Ayer te vi. Estabais lejos, a más de cien metros de nuestras alambradas y, sin embargo, tu figura delgada y elegante destacaba entre todas las prisioneras. Ni siquiera tu cráneo rapado te ha hecho perder la enorme dignidad que transmite tu paso firme y elástico, tu rostro alzado al viento, el movimiento armónico de tus brazos al andar.
Y pensar que ni siquiera me conoces, que no eres consciente de que en este campo diabólico hay un hombre que sueña contigo y se interesa constantemente por tu suerte. Desde que bajamos del vagón solo te he visto, o mejor adivinado en la lejanía, cinco veces. Y ayer te vi de nuevo; marchabas en la segunda fila de la formación, camino del trabajo agotador, flotando por encima de la crueldad de nuestros verdugos, despertando ese respeto que nace a tu alrededor y que hace que ni siquiera los capos y las matronas se atrevan a levantarte la voz. Te vi y mi corazón se agitó. ¡Aún estás viva!
Recuerdo nuestro viaje interminable en el vagón de ganado atestado de sufrimiento. Los lamentos, los estertores, eran constantes bajo aquel olor repugnante. Y sin embargo, tú permanecías en el rincón con la cabeza alta y tu sedosa cabellera agitándose al viento que entraba por el ventanuco enrejado. Fue entonces cuando me enamoré de ti y me inventé tu nombre… Te llamé Esperanza y creo que así te llamas, o deberías llamarte.
Dos días estuvimos cruzando nuestras miradas desde las esquinas opuestas del vagón repleto de gente humillada y moribunda. Nunca cambiamos una sola palabra y, sin embargo, conozco tu voz, o me la he inventado también; porque no podría ser otra.
Cuando llegamos, aquel doctor de dientes separados y mirada torva ordenó que nos dividiésemos en dos grupos, uno de hombres y otro de mujeres. Después nos fue escrutando uno a uno, hasta acabar separando de las personas de apariencia sana otra patética formación, la más numerosa, de niños, ancianos, embarazadas y enfermos a los que el médico declaró en voz alta que no eran aptos para el trabajo. Se los llevaron a darles una ducha y nunca más los volvimos a ver. Se dice que los condujeron directamente a las cámaras de gas, donde los asfixiaron sin clemencia. Y nuestras dos agrupaciones de personas aptas fueron conducidas a distintos campos, separados por unos cientos de metros. Nos cortaron el pelo, nos vistieron a rayas y desde el primer día nos hicieron trabajar hasta la extenuación, sin apenas nada que comer.
Si me vieras no me reconocerías… Bueno, la realidad es que nunca me has conocido. Soy un esqueleto al que le faltan varios dientes, y dos cicatrices horrorosas cruzan mi rostro. He recibido crueles castigos y palizas de los capos, pero he sobrevivido, y he sobrevivido por ti; porque espero que todo esto termine cuando unos tanques rusos o americanos crucen esa odiosa puerta, en cuyo dintel hay un letrero que dice que el trabajo nos hará libres.
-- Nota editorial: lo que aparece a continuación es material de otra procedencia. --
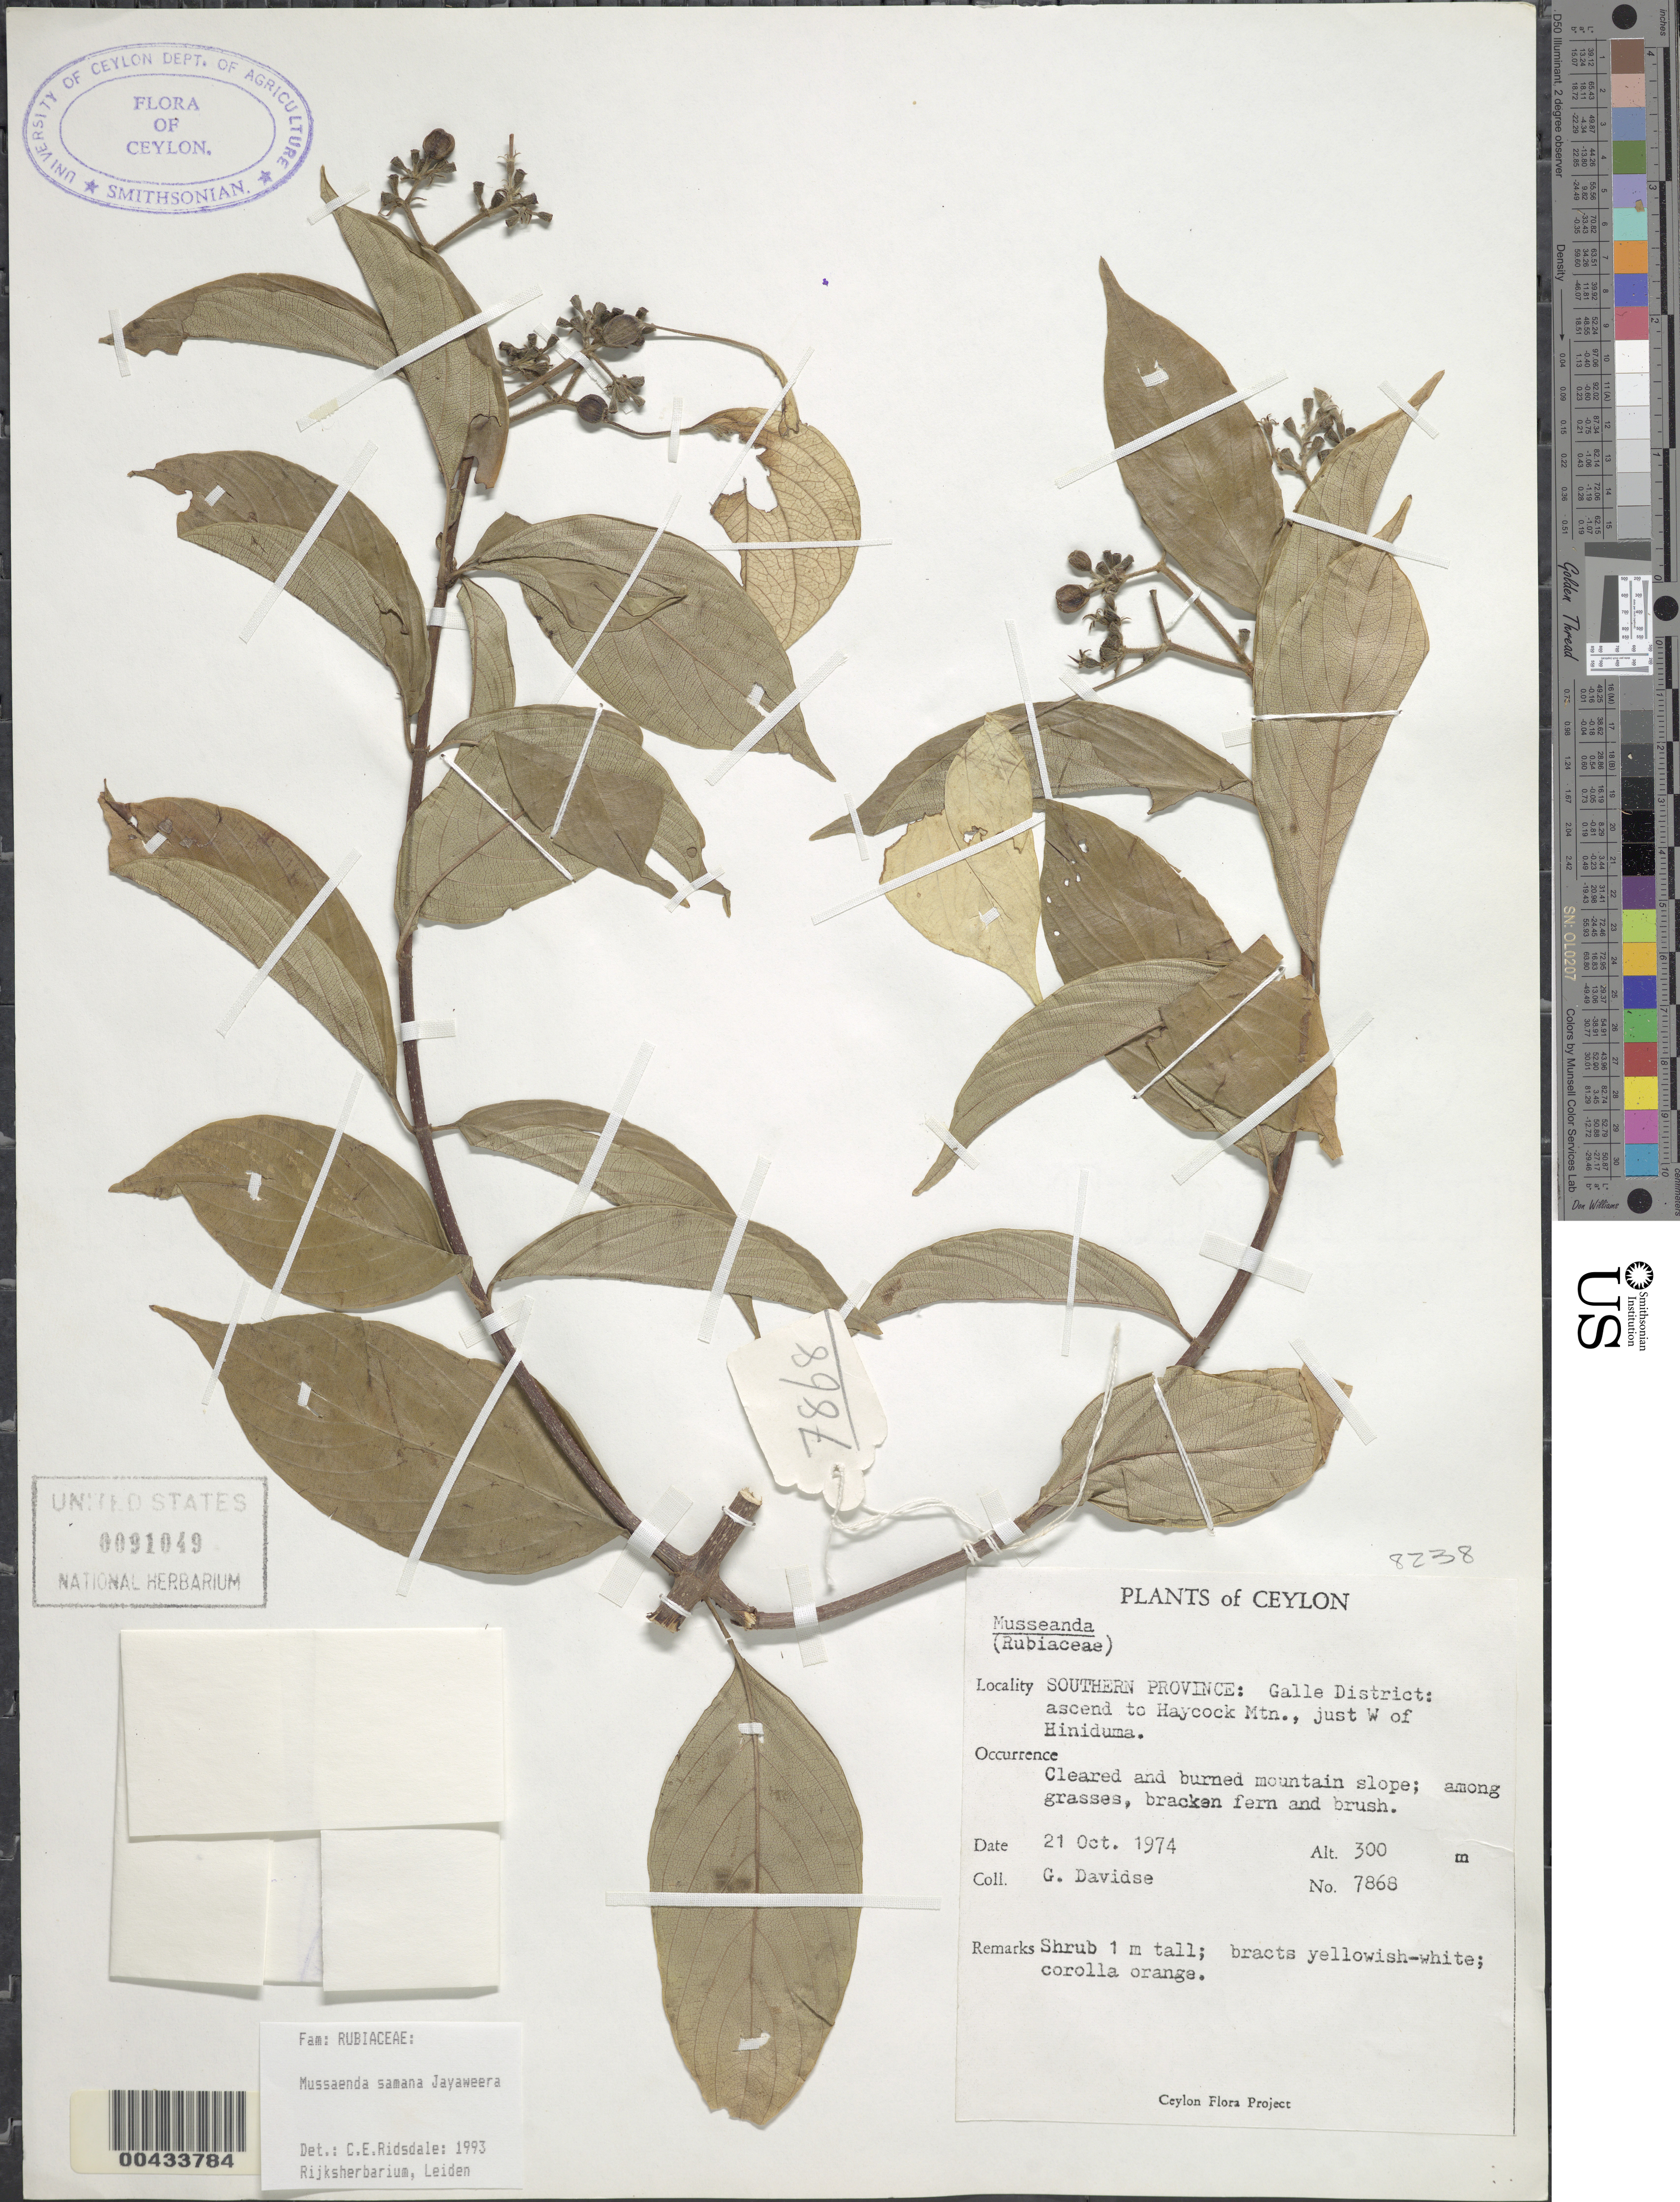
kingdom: Plantae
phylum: Tracheophyta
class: Magnoliopsida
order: Gentianales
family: Rubiaceae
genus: Mussaenda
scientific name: Mussaenda samana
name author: Jayaweera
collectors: G. Davidse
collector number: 7868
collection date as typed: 21 Oct 1974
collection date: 1974-10-21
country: Sri Lanka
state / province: Southern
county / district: Galle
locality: ascent to Haycock Mt., just W of Hiniduma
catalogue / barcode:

En estas noches de otoño, más allá de las llanuras lejanas, se oyen remotos estampidos; vienen del Este y son el eco de las cada vez más próximas batallas que acabarán dándonos la libertad. Por eso tienes que sobrevivir, por eso yo sobrevivo para verte libre y poder expresarte mi amor. En mi barracón soy el único superviviente de los que llegaron conmigo, y a ti debe ocurrirte lo mismo, ¿verdad? Sigues siendo una dama elegante y hermosa dentro de tu uniforme andrajoso. Porque eres un ser excepcional, de esos que irradian dignidad y mueven al respeto.
Mi querida Esperanza, mi amor de estos meses espantosos. Ya es otoño en Auschwitz y aún estamos vivos. Este invierno seremos liberados, ya lo verás.
Ayer te vi marchando con tus compañeras. Sobresalías sobre todas ellas, tan encorvadas y vencidas, con la cadencia elegante de tus pasos indomables, con ese rostro que adiviné sereno bajo el cráneo rapado y quizá tan sarnoso como el mío…
Vivo por ti, sobrevivo para ti, mi amor del verano.